Transcribed page contents:
= = = = =

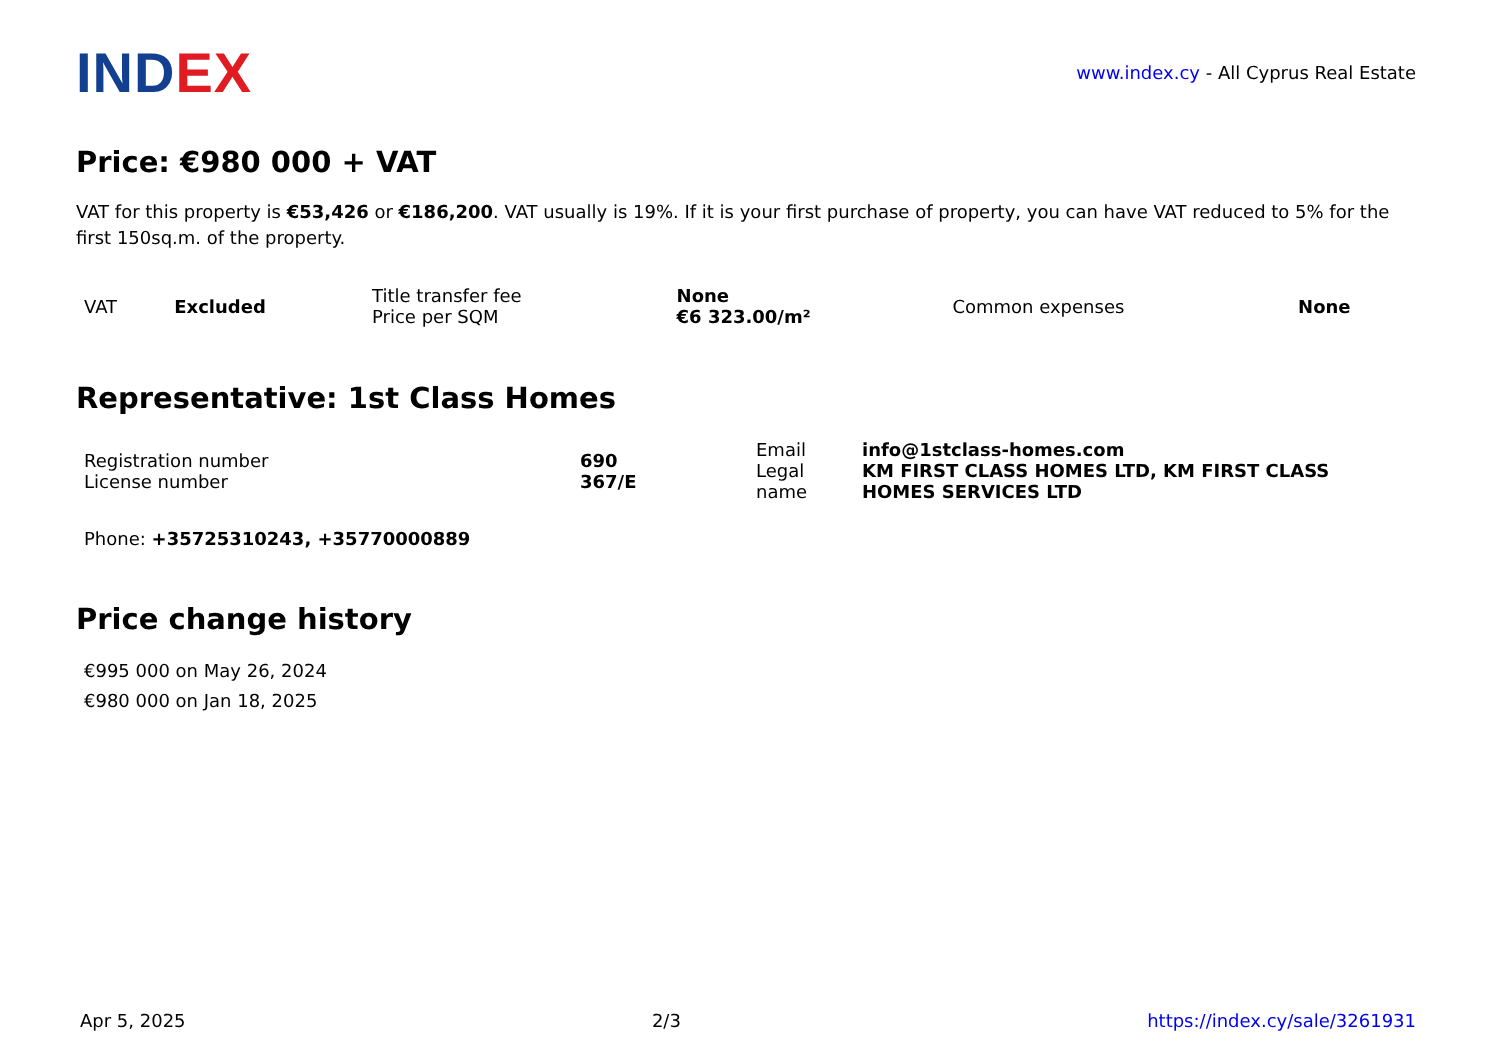IND EX
www.index.cy - All Cyprus Real Estate
Price: €980 000 + VAT
VAT for this property is €53,426 or €186,200. VAT usually is 19%. If it is your first purchase of property, you can have VAT reduced to 5% for the first 150sq.m. of the property.
| VAT | Excluded | Title transfer fee Price per SQM | None €6 323.00/m² | Common expenses | None |
Representative: 1st Class Homes
| Registration number License number | 690 367/E | Email Legal name | info@1stclass-homes.com KM FIRST CLASS HOMES LTD, KM FIRST CLASS HOMES SERVICES LTD |
Phone: +35725310243, +35770000889
Price change history
€995 000 on May 26, 2024
€980 000 on Jan 18, 2025
Apr 5, 2025 2/3 https://index.cy/sale/3261931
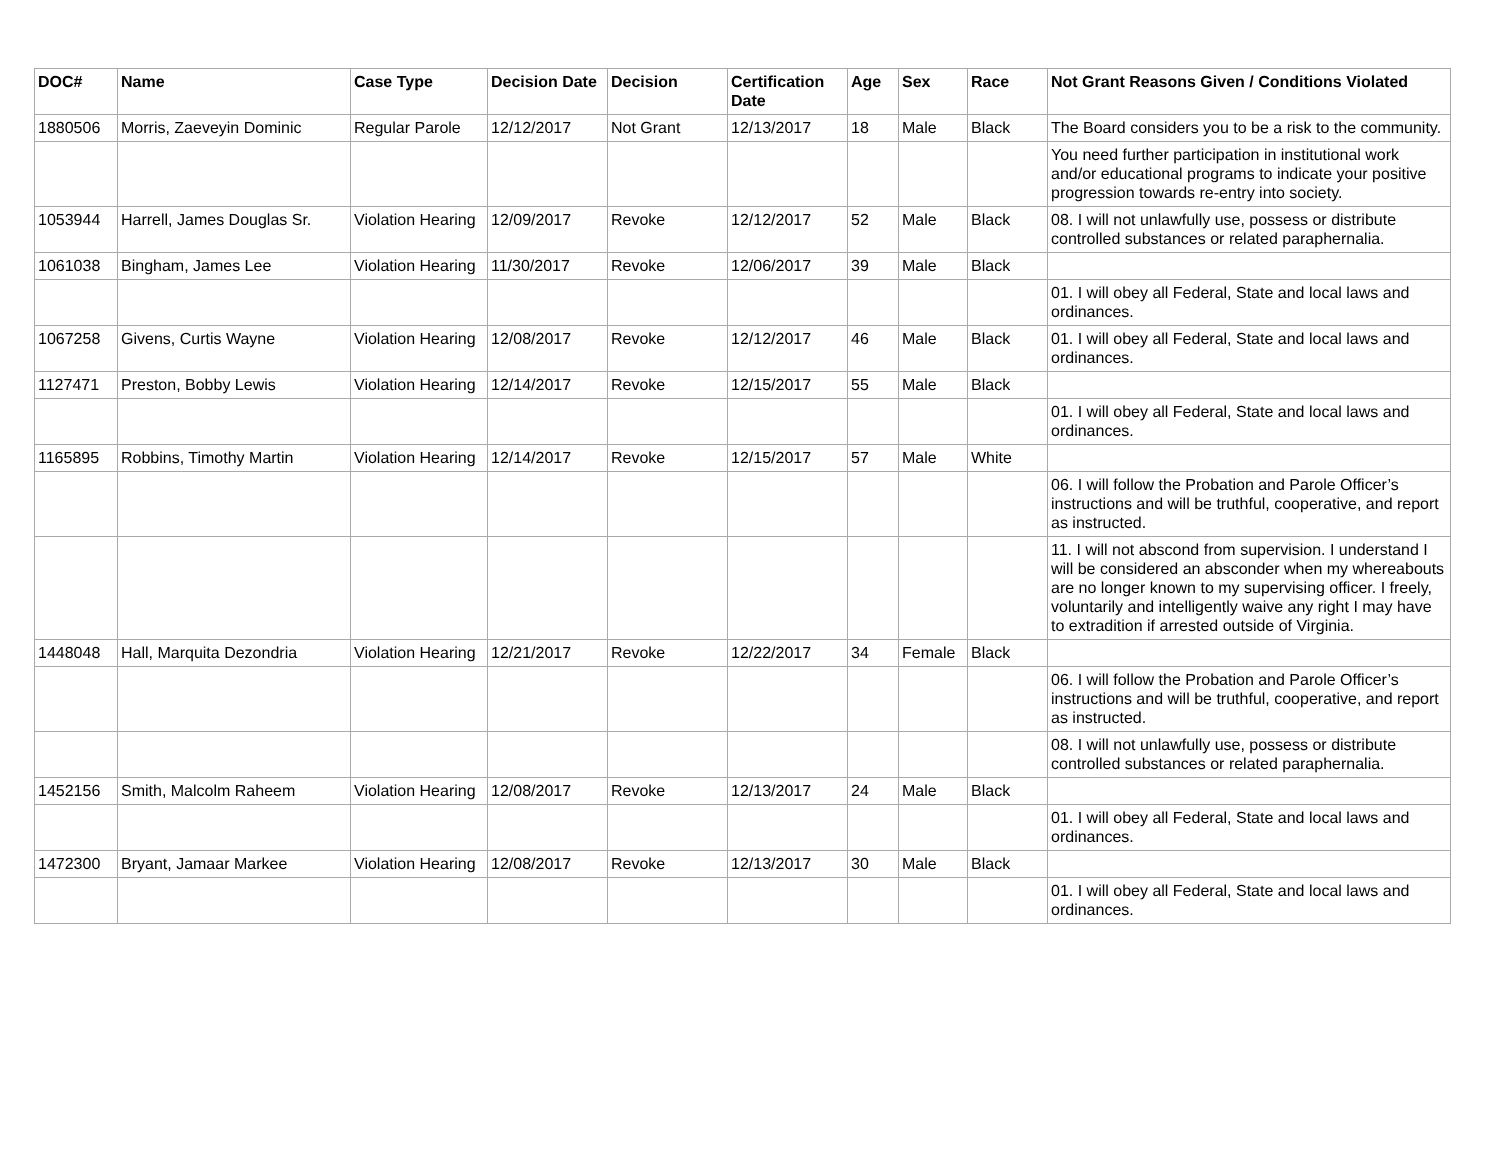| DOC# | Name | Case Type | Decision Date | Decision | Certification Date | Age | Sex | Race | Not Grant Reasons Given / Conditions Violated |
| --- | --- | --- | --- | --- | --- | --- | --- | --- | --- |
| 1880506 | Morris, Zaeveyin Dominic | Regular Parole | 12/12/2017 | Not Grant | 12/13/2017 | 18 | Male | Black | The Board considers you to be a risk to the community. |
| | | | | | | | | | You need further participation in institutional work and/or educational programs to indicate your positive progression towards re-entry into society. |
| 1053944 | Harrell, James Douglas Sr. | Violation Hearing | 12/09/2017 | Revoke | 12/12/2017 | 52 | Male | Black | 08. I will not unlawfully use, possess or distribute controlled substances or related paraphernalia. |
| 1061038 | Bingham, James Lee | Violation Hearing | 11/30/2017 | Revoke | 12/06/2017 | 39 | Male | Black | |
| | | | | | | | | | 01. I will obey all Federal, State and local laws and ordinances. |
| 1067258 | Givens, Curtis Wayne | Violation Hearing | 12/08/2017 | Revoke | 12/12/2017 | 46 | Male | Black | 01. I will obey all Federal, State and local laws and ordinances. |
| 1127471 | Preston, Bobby Lewis | Violation Hearing | 12/14/2017 | Revoke | 12/15/2017 | 55 | Male | Black | |
| | | | | | | | | | 01. I will obey all Federal, State and local laws and ordinances. |
| 1165895 | Robbins, Timothy Martin | Violation Hearing | 12/14/2017 | Revoke | 12/15/2017 | 57 | Male | White | |
| | | | | | | | | | 06. I will follow the Probation and Parole Officer’s instructions and will be truthful, cooperative, and report as instructed. |
| | | | | | | | | | 11. I will not abscond from supervision. I understand I will be considered an absconder when my whereabouts are no longer known to my supervising officer. I freely, voluntarily and intelligently waive any right I may have to extradition if arrested outside of Virginia. |
| 1448048 | Hall, Marquita Dezondria | Violation Hearing | 12/21/2017 | Revoke | 12/22/2017 | 34 | Female | Black | |
| | | | | | | | | | 06. I will follow the Probation and Parole Officer’s instructions and will be truthful, cooperative, and report as instructed. |
| | | | | | | | | | 08. I will not unlawfully use, possess or distribute controlled substances or related paraphernalia. |
| 1452156 | Smith, Malcolm Raheem | Violation Hearing | 12/08/2017 | Revoke | 12/13/2017 | 24 | Male | Black | |
| | | | | | | | | | 01. I will obey all Federal, State and local laws and ordinances. |
| 1472300 | Bryant, Jamaar Markee | Violation Hearing | 12/08/2017 | Revoke | 12/13/2017 | 30 | Male | Black | |
| | | | | | | | | | 01. I will obey all Federal, State and local laws and ordinances. |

= = = = =

* Goal of the exercise: Beginning with the line above that has "Jan 18, 2025" and going on through the line that has "the community. |", retype every line exactly and add nothing else; drop the pictures.

* Finished task:
€980 000 on Jan 18, 2025
Apr 5, 2025 2/3 https://index.cy/sale/3261931
| DOC# | Name | Case Type | Decision Date | Decision | Certification Date | Age | Sex | Race | Not Grant Reasons Given / Conditions Violated |
| --- | --- | --- | --- | --- | --- | --- | --- | --- | --- |
| 1880506 | Morris, Zaeveyin Dominic | Regular Parole | 12/12/2017 | Not Grant | 12/13/2017 | 18 | Male | Black | The Board considers you to be a risk to the community. |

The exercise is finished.